[Brief]
For the word "người", search the records and show each line in which it occurs.

───── Records for this task

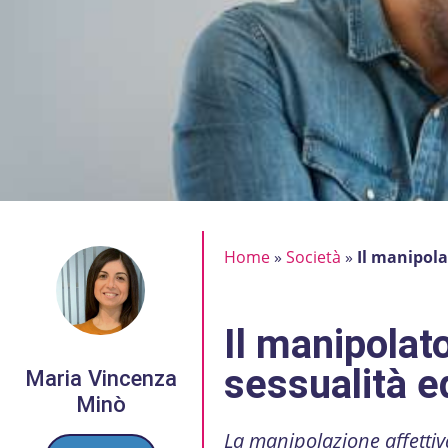
Home
»
Società
»
Il manipola
Il manipolato
sessualità e
Maria Vincenza
Minò
La manipolazione affettiva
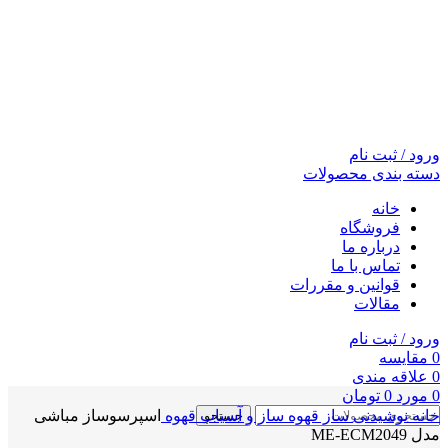
ورود / ثبت نام
دسته بندی محصولات
خانه
فروشگاه
درباره ما
تماس با ما
قوانین و مقررات
مقالات
ورود / ثبت نام
0
مقايسه
0
علاقه مندی
0
مورد
0
تومان
خانه
نوشیدنی ساز
قهوه ساز و آسیاب قهوه
اسپرسوساز مباشی
جستجو
مدل ME-ECM2049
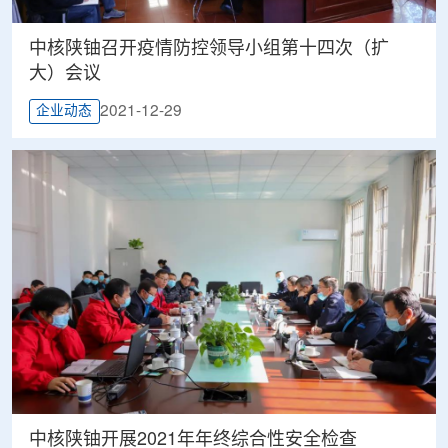
中核陕铀召开疫情防控领导小组第十四次（扩
大）会议
2021-12-29
企业动态
中核陕铀开展2021年年终综合性安全检查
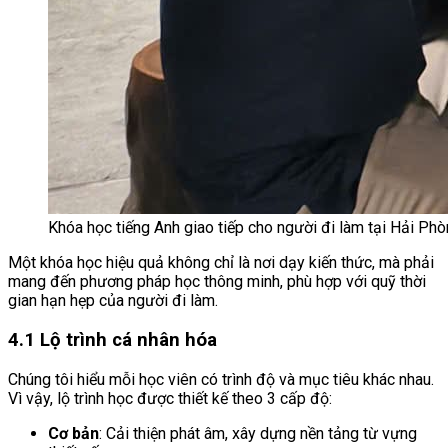
Khóa học tiếng Anh giao tiếp cho người đi làm tại Hải Ph
Một khóa học hiệu quả không chỉ là nơi dạy kiến thức, mà phải
mang đến phương pháp học thông minh, phù hợp với quỹ thời
gian hạn hẹp của người đi làm.
4.1 Lộ trình cá nhân hóa
Chúng tôi hiểu mỗi học viên có trình độ và mục tiêu khác nhau.
Vì vậy, lộ trình học được thiết kế theo 3 cấp độ:
Cơ bản
: Cải thiện phát âm, xây dựng nền tảng từ vựng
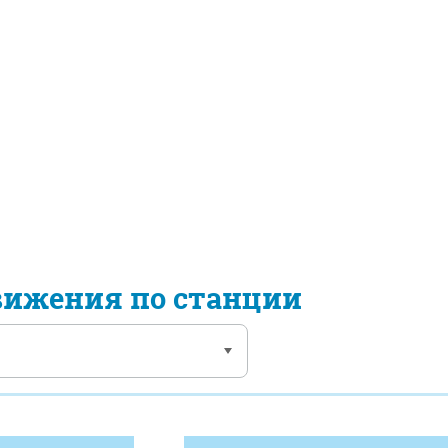
вижения по станции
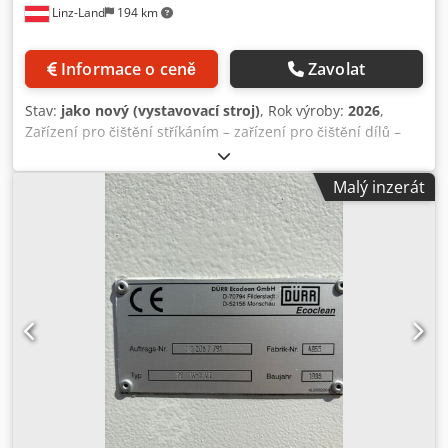
Linz-Land
194 km
Informace o ceně
Zavolat
Stav:
jako nový (vystavovací stroj)
, Rok výroby:
2026
,
Zařízení pro čištění stříkáním – zařízení pro čištění dílů –
NOVÉ ZAŘÍZENÍ / pilotní zařízení Využitelné rozměry koše:
D x Š 1 100 x 1 100 mm Využitelná výška: 800 mm
Malý inzerát
Maximální hmotnost nákladu: 700 kg Objem nádrže: 320
litrů, tlak stříkání: 4,3 bar, možnost ohřevu až na 80 °C
Zařízení je kompletně vyrobeno z nerezové oceli 1.4301
(AISI 304) Zařízení zahrnuje i vozík pro nakládání, který je
umístěn před zařízením Zahrnuté speciální vybavení: -
odsávání par s možností zpětného vedení kondenzátu -
automatické doplňování vody a kontrola hladiny - filtrační
jednotka (hrubý filtr) v zpětném vedení - příprava pro
dodatečnou montáž odlučovače oleje - týdenní časový
spínač Dcjdsc Udkbopfx Ah Nsk - elektrická stříkací trubice
pro optimalizované čištění malých dílů - revizní poklop v
oblasti nádrže - řídicí systém Siemens Logo s barevným
dotykovým panelem, výrobce Weintek (4,3") Na přání lze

──────────

[Output of the exercise]
Khóa học tiếng Anh giao tiếp cho người đi làm tại Hải Ph
gian hạn hẹp của người đi làm.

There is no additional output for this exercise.